Reprenez le récit sur la femme venue apprendre le chinois puis installée à Lijiang et poursuivez-le après sa dernière phrase.

* [EXTRAIT DU DOCUMENT]
——————————
Ce qui l’a poussée à venir en Chine est fort simple: elle trouve
que le chinois est agréable à entendre et elle désirait comprendre
la signification de ces mots merveilleux. Elle est donc venue
en Chine en décembre 1996, et elle comptait alors passer trois
mois à apprendre le chinois à Beijing. Deux mois plus tard, comme
elle baragouinait le chinois, avec une autre fille, elle a décidé
de voyager au Yunnan. À Dali, elle a rencontré un garçon du Hubei,
et ils ont voyagé ensemble pendant trois jours. Ce jeune homme
est devenu son mari. En parlant de ses amours et de son mariage,
elle éprouve une joie mêlée de tristesse : d’une part, elle
a un mari qui l’aime et qui la chérit, mais d’autre part, sauf
sa mère, aucun autre membre de sa famille n’accepte son mariage.
Mais,
en évoquant Lijiang, elle redevient calme. Quand elle y est venue
en voyage, elle a aimé tout de suite cet endroit. En juin 1997,
elle s’est inscrite à l’Institut de l’éducation de Lijiang pour
apprendre le chinois. Par la suite, elle a loué une boutique dont
la surface représentait la moitié de celle d’aujourd’hui pour
ouvrir un café, avec son mari. En évoquant les difficultés d’alors,
elle dit que ses larmes ont pratiquement coulé au même rythme
que la rivière qui coule devant sa porte ! Pendant un temps,
les difficultés des affaires et la pression de sa famille l’ont
fait songer à retourner, mais elle n’aurait pas abandonné de bon
gré. En plus de son amour, elle s’était laissé captiver par Lijiang :
« Lijiang est une ville merveilleuse, elle est plus belle
et plus calme que d’autres. »
——————————
* [DONNÉES SOURCES]
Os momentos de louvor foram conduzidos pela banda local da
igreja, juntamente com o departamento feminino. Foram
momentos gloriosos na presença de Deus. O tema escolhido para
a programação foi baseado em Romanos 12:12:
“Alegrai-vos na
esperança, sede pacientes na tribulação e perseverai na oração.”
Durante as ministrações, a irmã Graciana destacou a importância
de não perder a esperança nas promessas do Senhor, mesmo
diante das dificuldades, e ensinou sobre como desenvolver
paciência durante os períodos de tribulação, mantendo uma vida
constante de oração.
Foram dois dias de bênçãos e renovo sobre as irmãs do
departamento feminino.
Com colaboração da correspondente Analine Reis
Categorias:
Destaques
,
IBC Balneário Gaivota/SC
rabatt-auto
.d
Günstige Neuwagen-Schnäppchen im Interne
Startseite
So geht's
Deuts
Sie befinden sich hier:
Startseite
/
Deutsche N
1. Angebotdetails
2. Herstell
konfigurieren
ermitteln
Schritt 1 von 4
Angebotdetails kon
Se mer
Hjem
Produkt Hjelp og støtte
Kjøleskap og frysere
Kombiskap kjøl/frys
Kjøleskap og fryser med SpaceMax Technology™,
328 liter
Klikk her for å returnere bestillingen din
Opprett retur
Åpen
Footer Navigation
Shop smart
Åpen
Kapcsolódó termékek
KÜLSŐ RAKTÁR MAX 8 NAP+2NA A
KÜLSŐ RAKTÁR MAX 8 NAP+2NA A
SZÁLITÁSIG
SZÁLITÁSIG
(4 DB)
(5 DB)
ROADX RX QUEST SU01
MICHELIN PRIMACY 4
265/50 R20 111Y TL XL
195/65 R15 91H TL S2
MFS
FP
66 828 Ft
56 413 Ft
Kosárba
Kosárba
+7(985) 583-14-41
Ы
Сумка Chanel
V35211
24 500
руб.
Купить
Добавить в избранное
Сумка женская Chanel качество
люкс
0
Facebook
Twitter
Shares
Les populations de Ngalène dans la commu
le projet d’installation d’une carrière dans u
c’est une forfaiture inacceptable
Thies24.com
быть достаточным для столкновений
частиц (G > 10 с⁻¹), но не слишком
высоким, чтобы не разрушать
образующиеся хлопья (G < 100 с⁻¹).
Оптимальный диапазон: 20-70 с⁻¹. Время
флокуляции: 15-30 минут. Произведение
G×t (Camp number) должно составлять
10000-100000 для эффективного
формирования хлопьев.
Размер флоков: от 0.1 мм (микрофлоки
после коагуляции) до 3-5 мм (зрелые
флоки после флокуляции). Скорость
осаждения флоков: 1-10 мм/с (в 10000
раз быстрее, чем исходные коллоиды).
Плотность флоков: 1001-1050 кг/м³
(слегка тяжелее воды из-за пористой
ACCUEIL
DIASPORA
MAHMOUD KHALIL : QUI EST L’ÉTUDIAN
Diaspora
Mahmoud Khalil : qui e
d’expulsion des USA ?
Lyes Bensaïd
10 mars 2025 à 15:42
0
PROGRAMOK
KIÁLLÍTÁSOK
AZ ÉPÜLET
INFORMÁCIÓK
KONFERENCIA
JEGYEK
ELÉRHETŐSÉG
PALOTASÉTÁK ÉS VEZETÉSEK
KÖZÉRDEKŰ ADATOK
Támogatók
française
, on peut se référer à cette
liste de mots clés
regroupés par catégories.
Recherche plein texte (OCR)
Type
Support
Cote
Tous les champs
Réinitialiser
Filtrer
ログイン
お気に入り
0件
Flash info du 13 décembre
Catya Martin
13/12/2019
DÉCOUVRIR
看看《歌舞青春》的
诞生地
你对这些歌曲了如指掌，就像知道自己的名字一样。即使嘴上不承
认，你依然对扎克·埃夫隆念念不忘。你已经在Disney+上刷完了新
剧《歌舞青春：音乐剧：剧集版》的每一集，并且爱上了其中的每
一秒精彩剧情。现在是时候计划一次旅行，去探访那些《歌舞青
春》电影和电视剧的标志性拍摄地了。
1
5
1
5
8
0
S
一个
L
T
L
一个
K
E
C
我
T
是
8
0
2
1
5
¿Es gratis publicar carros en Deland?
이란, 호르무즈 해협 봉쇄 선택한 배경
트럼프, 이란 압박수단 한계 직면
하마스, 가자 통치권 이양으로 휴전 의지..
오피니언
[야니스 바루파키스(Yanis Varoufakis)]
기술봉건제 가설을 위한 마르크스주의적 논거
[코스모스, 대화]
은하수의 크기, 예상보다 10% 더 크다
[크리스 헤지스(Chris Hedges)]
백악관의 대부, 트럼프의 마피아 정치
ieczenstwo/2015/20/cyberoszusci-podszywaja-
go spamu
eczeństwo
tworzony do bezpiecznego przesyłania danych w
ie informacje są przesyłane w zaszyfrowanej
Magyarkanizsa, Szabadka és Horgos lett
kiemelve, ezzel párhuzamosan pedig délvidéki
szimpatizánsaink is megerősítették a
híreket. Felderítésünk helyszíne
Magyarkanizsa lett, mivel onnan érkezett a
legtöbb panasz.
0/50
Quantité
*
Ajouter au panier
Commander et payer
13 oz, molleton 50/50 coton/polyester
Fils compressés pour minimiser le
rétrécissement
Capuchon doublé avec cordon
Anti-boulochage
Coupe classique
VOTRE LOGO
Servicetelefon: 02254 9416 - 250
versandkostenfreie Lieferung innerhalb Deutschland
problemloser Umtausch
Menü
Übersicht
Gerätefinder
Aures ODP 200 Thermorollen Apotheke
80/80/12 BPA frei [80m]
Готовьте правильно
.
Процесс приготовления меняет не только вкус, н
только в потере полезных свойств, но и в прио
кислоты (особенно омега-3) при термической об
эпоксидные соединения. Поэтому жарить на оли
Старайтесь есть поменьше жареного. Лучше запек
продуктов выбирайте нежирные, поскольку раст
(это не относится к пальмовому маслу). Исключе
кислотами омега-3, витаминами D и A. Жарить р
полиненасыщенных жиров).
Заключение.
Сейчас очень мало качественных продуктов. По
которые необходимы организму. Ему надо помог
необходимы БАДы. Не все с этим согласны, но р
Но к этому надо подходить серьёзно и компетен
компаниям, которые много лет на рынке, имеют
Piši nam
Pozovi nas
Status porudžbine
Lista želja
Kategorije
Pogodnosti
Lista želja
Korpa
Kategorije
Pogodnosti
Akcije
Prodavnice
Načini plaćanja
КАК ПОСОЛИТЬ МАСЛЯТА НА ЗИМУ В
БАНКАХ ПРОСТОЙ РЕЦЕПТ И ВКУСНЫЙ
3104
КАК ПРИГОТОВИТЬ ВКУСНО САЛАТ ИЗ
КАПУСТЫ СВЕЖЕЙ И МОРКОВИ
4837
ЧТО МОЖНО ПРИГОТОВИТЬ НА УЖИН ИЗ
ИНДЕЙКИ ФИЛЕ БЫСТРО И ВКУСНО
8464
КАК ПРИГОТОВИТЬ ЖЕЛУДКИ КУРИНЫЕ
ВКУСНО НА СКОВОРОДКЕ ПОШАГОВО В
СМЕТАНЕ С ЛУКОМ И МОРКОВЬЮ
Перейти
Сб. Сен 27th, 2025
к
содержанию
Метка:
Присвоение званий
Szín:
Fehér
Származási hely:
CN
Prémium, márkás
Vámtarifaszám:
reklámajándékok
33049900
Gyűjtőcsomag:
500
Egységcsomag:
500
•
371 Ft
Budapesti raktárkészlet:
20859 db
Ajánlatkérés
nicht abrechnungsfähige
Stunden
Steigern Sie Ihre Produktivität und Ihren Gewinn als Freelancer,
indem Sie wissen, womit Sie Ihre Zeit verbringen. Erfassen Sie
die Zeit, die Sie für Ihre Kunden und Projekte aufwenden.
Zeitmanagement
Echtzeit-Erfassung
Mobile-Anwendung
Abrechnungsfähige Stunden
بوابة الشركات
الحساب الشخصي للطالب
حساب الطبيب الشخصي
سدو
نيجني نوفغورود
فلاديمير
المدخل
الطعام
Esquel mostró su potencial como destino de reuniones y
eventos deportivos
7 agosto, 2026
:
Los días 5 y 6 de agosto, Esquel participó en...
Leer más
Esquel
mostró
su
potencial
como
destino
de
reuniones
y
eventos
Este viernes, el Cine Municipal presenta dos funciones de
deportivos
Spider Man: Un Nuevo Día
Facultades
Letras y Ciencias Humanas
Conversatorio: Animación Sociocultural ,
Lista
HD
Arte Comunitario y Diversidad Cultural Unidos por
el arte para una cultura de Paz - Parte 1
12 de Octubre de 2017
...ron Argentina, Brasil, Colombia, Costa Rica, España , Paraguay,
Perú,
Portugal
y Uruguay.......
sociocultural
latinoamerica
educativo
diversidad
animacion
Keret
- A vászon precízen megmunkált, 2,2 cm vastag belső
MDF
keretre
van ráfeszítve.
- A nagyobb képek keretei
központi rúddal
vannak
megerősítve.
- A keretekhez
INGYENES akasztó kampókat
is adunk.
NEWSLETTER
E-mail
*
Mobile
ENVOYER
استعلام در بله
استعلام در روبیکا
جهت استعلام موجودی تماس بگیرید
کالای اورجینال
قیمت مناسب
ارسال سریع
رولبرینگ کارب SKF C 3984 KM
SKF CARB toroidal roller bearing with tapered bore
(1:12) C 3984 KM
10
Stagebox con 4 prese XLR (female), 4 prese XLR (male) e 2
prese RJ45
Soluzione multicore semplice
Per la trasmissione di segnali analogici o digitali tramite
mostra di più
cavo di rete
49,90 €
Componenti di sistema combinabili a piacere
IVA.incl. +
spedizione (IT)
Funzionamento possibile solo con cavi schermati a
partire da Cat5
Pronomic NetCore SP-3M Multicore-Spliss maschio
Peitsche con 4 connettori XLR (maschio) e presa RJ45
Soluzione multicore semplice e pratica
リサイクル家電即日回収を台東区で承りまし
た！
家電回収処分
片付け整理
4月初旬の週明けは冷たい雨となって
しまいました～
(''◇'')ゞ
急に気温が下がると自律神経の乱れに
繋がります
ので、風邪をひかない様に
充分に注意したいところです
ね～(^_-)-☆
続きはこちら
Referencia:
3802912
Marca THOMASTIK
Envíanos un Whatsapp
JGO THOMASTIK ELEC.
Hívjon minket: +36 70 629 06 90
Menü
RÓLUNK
——————————
* [RÉPONSE ATTENDUE]
Maintenant,
leurs affaires marchent bien, avec deux bars et une auberge. Selon
ses dires, elle s’adapte tout à fait au rythme de Lijiang, avec
sa vie relax, y compris dans la tenue et le maquillage. Lorsqu’elle
est retournée en République de Corée pour régler les formalités
de son mariage, sa petite-nièce a dit qu’elle n’avait pas l’air
d’une Coréenne. Comme une station de télé de la République de
Corée avait fait un téléfilm sur son histoire, la plupart des
Coréens du Sud qui visitent Lijiang viennent à son bar. Elle dit
qu’elle est de bonne humeur ces jours-ci, puisque sa mère est
venue la voir de Pusan. En voyant que sa fille, qui autrefois
ne savait même pas macérer les légumes, se débrouillait bien comme
patronne, elle s’est sentie soulagée.
Parlant
de ses projets, Mme Kim dit qu’elle s’installera à
Lijiang et qu’elle aura l’esprit plus tranquille, surtout après
avoir eu son enfant.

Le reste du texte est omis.